* What you have to do: Copy every one of the rows below character for character, with nothing added, dropped or altered.

* Information provided:
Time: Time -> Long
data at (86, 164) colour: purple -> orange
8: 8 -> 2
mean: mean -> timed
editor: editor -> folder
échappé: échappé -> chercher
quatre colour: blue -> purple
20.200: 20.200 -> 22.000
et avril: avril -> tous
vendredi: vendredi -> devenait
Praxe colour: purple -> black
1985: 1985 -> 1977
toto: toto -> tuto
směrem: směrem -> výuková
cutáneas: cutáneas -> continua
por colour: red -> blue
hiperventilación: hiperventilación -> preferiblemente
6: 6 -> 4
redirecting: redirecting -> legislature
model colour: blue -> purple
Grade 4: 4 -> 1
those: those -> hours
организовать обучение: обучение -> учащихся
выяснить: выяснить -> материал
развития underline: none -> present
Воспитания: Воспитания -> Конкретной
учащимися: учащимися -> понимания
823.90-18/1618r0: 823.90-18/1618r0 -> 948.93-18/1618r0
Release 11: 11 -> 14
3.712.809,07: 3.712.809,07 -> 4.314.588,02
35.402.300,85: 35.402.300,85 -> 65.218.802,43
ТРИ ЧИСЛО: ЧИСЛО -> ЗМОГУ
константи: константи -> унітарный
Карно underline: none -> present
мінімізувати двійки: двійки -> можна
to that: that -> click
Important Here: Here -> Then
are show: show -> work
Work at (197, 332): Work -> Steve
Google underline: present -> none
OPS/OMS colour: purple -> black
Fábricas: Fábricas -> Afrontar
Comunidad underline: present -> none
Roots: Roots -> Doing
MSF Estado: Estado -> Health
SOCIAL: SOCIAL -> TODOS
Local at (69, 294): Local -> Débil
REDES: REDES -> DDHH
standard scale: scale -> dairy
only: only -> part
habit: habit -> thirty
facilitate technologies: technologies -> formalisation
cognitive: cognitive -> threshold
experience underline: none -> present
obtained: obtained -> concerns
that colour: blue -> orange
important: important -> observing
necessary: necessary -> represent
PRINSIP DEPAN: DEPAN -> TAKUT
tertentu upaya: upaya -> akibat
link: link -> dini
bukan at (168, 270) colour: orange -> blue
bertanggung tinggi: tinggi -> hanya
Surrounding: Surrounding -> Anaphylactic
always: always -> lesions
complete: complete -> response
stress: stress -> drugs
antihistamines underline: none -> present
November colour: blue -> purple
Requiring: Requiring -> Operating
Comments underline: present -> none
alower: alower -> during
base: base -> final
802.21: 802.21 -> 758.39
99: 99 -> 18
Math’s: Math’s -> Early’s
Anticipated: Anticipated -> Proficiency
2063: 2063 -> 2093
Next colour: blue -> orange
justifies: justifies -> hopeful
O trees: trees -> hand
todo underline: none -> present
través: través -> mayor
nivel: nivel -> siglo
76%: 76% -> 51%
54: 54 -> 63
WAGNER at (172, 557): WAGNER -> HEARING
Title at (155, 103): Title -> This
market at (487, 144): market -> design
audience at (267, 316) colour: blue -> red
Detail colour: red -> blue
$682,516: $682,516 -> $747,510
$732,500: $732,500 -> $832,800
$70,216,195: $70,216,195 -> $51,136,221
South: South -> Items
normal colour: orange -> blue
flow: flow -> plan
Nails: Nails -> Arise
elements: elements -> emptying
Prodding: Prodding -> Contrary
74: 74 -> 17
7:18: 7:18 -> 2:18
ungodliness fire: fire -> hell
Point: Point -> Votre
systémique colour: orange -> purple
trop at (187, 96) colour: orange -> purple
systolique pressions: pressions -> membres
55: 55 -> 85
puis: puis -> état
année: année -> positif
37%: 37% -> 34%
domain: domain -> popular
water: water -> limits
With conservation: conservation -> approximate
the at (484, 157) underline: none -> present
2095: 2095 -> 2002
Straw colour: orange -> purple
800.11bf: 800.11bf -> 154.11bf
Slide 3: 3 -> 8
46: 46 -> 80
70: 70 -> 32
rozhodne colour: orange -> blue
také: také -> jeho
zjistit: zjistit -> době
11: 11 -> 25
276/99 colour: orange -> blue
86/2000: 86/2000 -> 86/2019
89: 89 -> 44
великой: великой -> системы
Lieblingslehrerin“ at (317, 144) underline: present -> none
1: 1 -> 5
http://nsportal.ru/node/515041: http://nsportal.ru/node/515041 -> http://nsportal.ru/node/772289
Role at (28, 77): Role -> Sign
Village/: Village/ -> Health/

* Answer to this exercise:
Time: Time -> Long
data at (86, 164) colour: purple -> orange
8: 8 -> 2
mean: mean -> timed
editor: editor -> folder
échappé: échappé -> chercher
quatre colour: blue -> purple
20.200: 20.200 -> 22.000
et avril: avril -> tous
vendredi: vendredi -> devenait
Praxe colour: purple -> black
1985: 1985 -> 1977
toto: toto -> tuto
směrem: směrem -> výuková
cutáneas: cutáneas -> continua
por colour: red -> blue
hiperventilación: hiperventilación -> preferiblemente
6: 6 -> 4
redirecting: redirecting -> legislature
model colour: blue -> purple
Grade 4: 4 -> 1
those: those -> hours
организовать обучение: обучение -> учащихся
выяснить: выяснить -> материал
развития underline: none -> present
Воспитания: Воспитания -> Конкретной
учащимися: учащимися -> понимания
823.90-18/1618r0: 823.90-18/1618r0 -> 948.93-18/1618r0
Release 11: 11 -> 14
3.712.809,07: 3.712.809,07 -> 4.314.588,02
35.402.300,85: 35.402.300,85 -> 65.218.802,43
ТРИ ЧИСЛО: ЧИСЛО -> ЗМОГУ
константи: константи -> унітарный
Карно underline: none -> present
мінімізувати двійки: двійки -> можна
to that: that -> click
Important Here: Here -> Then
are show: show -> work
Work at (197, 332): Work -> Steve
Google underline: present -> none
OPS/OMS colour: purple -> black
Fábricas: Fábricas -> Afrontar
Comunidad underline: present -> none
Roots: Roots -> Doing
MSF Estado: Estado -> Health
SOCIAL: SOCIAL -> TODOS
Local at (69, 294): Local -> Débil
REDES: REDES -> DDHH
standard scale: scale -> dairy
only: only -> part
habit: habit -> thirty
facilitate technologies: technologies -> formalisation
cognitive: cognitive -> threshold
experience underline: none -> present
obtained: obtained -> concerns
that colour: blue -> orange
important: important -> observing
necessary: necessary -> represent
PRINSIP DEPAN: DEPAN -> TAKUT
tertentu upaya: upaya -> akibat
link: link -> dini
bukan at (168, 270) colour: orange -> blue
bertanggung tinggi: tinggi -> hanya
Surrounding: Surrounding -> Anaphylactic
always: always -> lesions
complete: complete -> response
stress: stress -> drugs
antihistamines underline: none -> present
November colour: blue -> purple
Requiring: Requiring -> Operating
Comments underline: present -> none
alower: alower -> during
base: base -> final
802.21: 802.21 -> 758.39
99: 99 -> 18
Math’s: Math’s -> Early’s
Anticipated: Anticipated -> Proficiency
2063: 2063 -> 2093
Next colour: blue -> orange
justifies: justifies -> hopeful
O trees: trees -> hand
todo underline: none -> present
través: través -> mayor
nivel: nivel -> siglo
76%: 76% -> 51%
54: 54 -> 63
WAGNER at (172, 557): WAGNER -> HEARING
Title at (155, 103): Title -> This
market at (487, 144): market -> design
audience at (267, 316) colour: blue -> red
Detail colour: red -> blue
$682,516: $682,516 -> $747,510
$732,500: $732,500 -> $832,800
$70,216,195: $70,216,195 -> $51,136,221
South: South -> Items
normal colour: orange -> blue
flow: flow -> plan
Nails: Nails -> Arise
elements: elements -> emptying
Prodding: Prodding -> Contrary
74: 74 -> 17
7:18: 7:18 -> 2:18
ungodliness fire: fire -> hell
Point: Point -> Votre
systémique colour: orange -> purple
trop at (187, 96) colour: orange -> purple
systolique pressions: pressions -> membres
55: 55 -> 85
puis: puis -> état
année: année -> positif
37%: 37% -> 34%
domain: domain -> popular
water: water -> limits
With conservation: conservation -> approximate
the at (484, 157) underline: none -> present
2095: 2095 -> 2002
Straw colour: orange -> purple
800.11bf: 800.11bf -> 154.11bf
Slide 3: 3 -> 8
46: 46 -> 80
70: 70 -> 32
rozhodne colour: orange -> blue
také: také -> jeho
zjistit: zjistit -> době
11: 11 -> 25
276/99 colour: orange -> blue
86/2000: 86/2000 -> 86/2019
89: 89 -> 44
великой: великой -> системы
Lieblingslehrerin“ at (317, 144) underline: present -> none
1: 1 -> 5
http://nsportal.ru/node/515041: http://nsportal.ru/node/515041 -> http://nsportal.ru/node/772289
Role at (28, 77): Role -> Sign
Village/: Village/ -> Health/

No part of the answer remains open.